Almodóvar to Receive the WGA West’s Jean Renoir Award

Pedro Almodóvar is the write man on top…

The 65-year-old Spanish filmmaker, who earned France’s Prix Lumiere in October for his lifetime of filmmaking achievements, will be feted as this year’s recipient of the Writers Guild of America West’s Jean Renoir Award, which celebrates an international writer who has advanced the literature of motion pictures and made outstanding contributions to the profession of screenwriting.

Pedro Almodovar

Almodóvar has written, directed, and produced more than 20 feature films over the last three decades and won the Original Screenplay Academy Award for 2002’s Talk To Her, for which he also received an Oscar nod for best director.

His other films include Women On The Verge Of A Nervous Breakdown, Volver, Bad Education, Tie Me Up! Tie Me Down!, High Heels, Kika, The Flower Of My Secret, Live Flesh and All About My Mother.

His most recent film was the 2013 comedy I’m So Excited, and he’s currently prepping his next film, Silencio.

“Almodóvar – the first name is almost unnecessary – is a genius, is a flower, is a guiding light: the last, best son of Buñuel and so much more than that,” said WGA West VP Howard Rodman in announcing the honor. “His screenplays, which he directs with passion and fine care, have taught us about the exteriors of his native land and the interiors of our own hearts.”

Almo will receive his special prize at the WGAW’s Awards ceremony on February 14.

Banderas to Receive Honorary Goya Award for His “Stellar Career”

Antonio Banderas has earned an extra special prize…

The Spanish Film Academy will honor the 54-year-old Spanish actor with an honorary Goya Award for the organization calls a “stellar career on both sides of the Atlantic.”

Antonio Banderas

The academy’s board of directors unanimously voted to honor Banderas for having “developed a versatile trajectory as an actor, have shown his own point of view as a director and having immersed himself in the role of producer to support national values.”

Calling him a hometown-Malaga boy “without borders,” the academy applauded his career punctuated by “risks and commitment.”

Banderas rose to acclaim in some of the most exemplary roles in Pedro Almodovar’s earlier works like Tie Me Up, Tie Me Down, Labyrinth of Passion, Matador, Law of Desire and Women on the Verge of a Nervous Breakdown.
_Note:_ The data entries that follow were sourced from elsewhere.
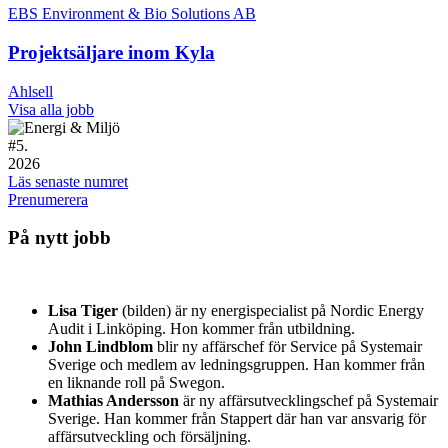
EBS Environment & Bio Solutions AB
Projektsäljare inom Kyla
Ahlsell
Visa alla jobb
#
5.
2026
Läs senaste numret
Prenumerera
På nytt jobb
Lisa Tiger
(bilden) är ny energispecialist på Nordic Energy
Audit i Linköping. Hon kommer från utbildning.
John Lindblom
blir ny affärschef för Service på Systemair
Sverige och medlem av ledningsgruppen. Han kommer från
en liknande roll på Swegon.
Mathias Andersson
är ny affärsutvecklingschef på Systemair
Sverige. Han kommer från Stappert där han var ansvarig för
affärsutveckling och försäljning.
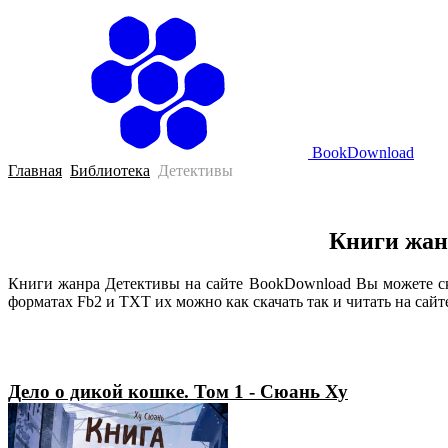
BookDownload
Главная
Библиотека
Детективы
Книги жан
Книги жанра Детективы на сайте BookDownload Вы можете ск
форматах Fb2 и TXT их можно как скачать так и читать на сайт
Дело о дикой кошке. Том 1 - Сюань Ху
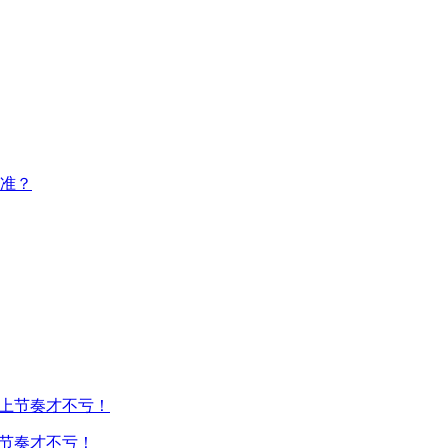
准？
上节奏才不亏！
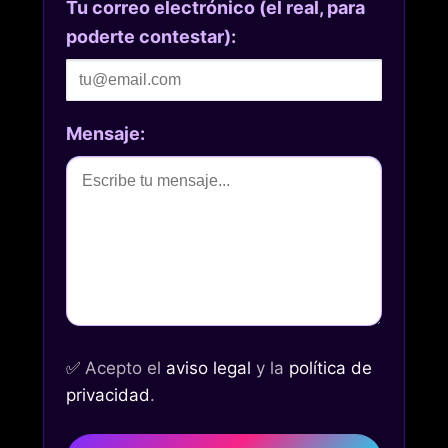
Tu correo electrónico (el real, para
poderte contestar):
Mensaje:
✅
Acepto el
aviso legal
y la
política de
privacidad
.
But he also forged a successful career in Hollywood with films like Zorro, Shrek, Philadelphia, Desperados and Interview with a Vampire.

Banderas, who has directed the films Crazy in Alabama and Summer Rain, recently returned to Spain with his latest Spanish project, the apocalyptic science fiction Automata, which he presented at the San Sebastian International Film Festival.

Banderas is currently filming Hugh Hudson’s The Master of Altamira alongside Rupert Everett and Golshifteh Farahani.

Banderas’ special presentation will take place next February at Spain’s premiere film gala in Madrid.